Foto: Shutterstock.com

Können Fische seekrank werden?

Drucken
Letztes Update am 22.10.2014, 14:06
Wenn du das nächste Mal einen Fisch auf der Seite liegen siehst...

Die Antwort lautet: Ja, und wieder haben Menschen mit Tieren etwas gemeinsam – oder umgekehrt. Denn offensichtlich können auch Fische seekrank werden. Wenn du das nächste Mal einen Fisch auf der Seite liegen siehst, denk dran: Es könnte ihm gerade schlecht sein.
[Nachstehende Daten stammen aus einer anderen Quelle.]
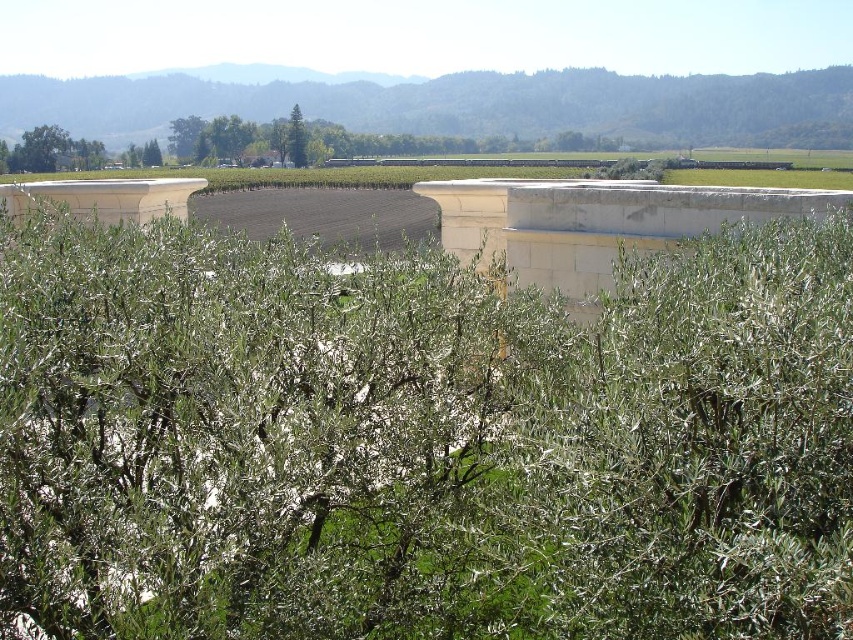
The height and width of the screenshot is (640, 853). Identify the location of green leafy tree at center. pyautogui.click(x=296, y=138).

Is green leafy tree at center bigger than green leafy tree at upper center?

Yes.

Where is `green leafy tree at center`? green leafy tree at center is located at coordinates (296, 138).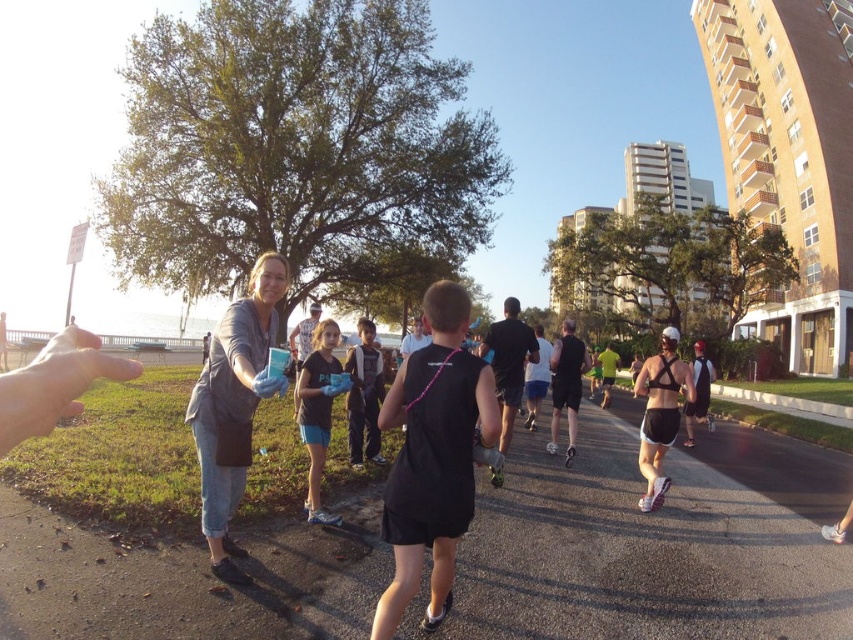
You are a photographer trying to focus on the black matte tank top at center. What are the coordinates where you should adjust your camera focus to capture it precisely?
Auch Fischen kann übel werden

  • Die Erkenntnis verdanken wir dem Stuttgarter Gravitationsbiologen Dr. Reinhold Hilbig. Er verfrachtete Buntbarsche in ein Aquarium und das in ein Flugzeug.
  • Buntbarsche sind widerstandsfähig und leben normalerweise in ruhigen Gewässern ohne hohen Wellengang. Vor stürmischer See retten sie sich meist früh genug in ruhige Verstecke.
  • Dr. Hilbig beobachtete das Verhalten der (ahnungslosen) Wasserbewohner, während diese den wohl einzigen „Parabelflug“ ihres Lebens flogen.
  • Dieses Manöver dauert insgesamt rund zwei Minuten. Dabei beschleunigt das Flugzeug horizontal auf Höchstgeschwindigkeit, steigt in 45 Grad bei doppelter Erdbeschleunigung an. Dann werden die Triebwerke gedrosselt und die Schwerkraft in der Kabine nimmt ab. Das Flugzeug steigt (7000 bis 8500 Meter) in Schwerelosigkeit, bis es den höchsten Punkt einer Parabel erreicht und fällt dann mit -45 Grad in Richtung Erde. Der Pilot fängt schließlich das Flugzeug ab und fährt die Triebwerke wieder hoch.
  • Acht der neunundvierzig Versuchsfische tat die Schwerelosigkeit im sogenannten „Kotzbomber“ gar nicht gut: Ihnen wurde so richtig übel. Sprich: Sie drehten sich nur mehr im Kreis.
  • Das Gleichgewichtsorgan der Fische liegt hinter ihren Augen über den Kiemen. (Ähnlich wie beim Menschen, bei dem das Gleichgewichtsorgan im Innenohr sitzt.) Normalerweise wissen die Fische über dieses Organ, ob sie nach oben oder unten schwimmen sollen. Erhält das Gehirn durch heftige Erschütterungen oder rasche Bewegungen unterschiedliche Informationen, die nicht zusammen passen, so wird einem – ob Fisch, ob Mensch – leicht schlecht.
  • Werden Fischen während eines Lebendtransports an Bord eines Schiffes "bewegungskrank", dann drehen sie sich flach auf die Seite. Da hilft nur, sie in einem Behälter schwingungsfrei (d.h. „kardanisch“) aufzuhängen.
  • Fische bezahlen Seekrankheit auch mit dem Leben, denn sie können mitunter nicht mehr vor ihren Feinden fliehen und werden gefressen.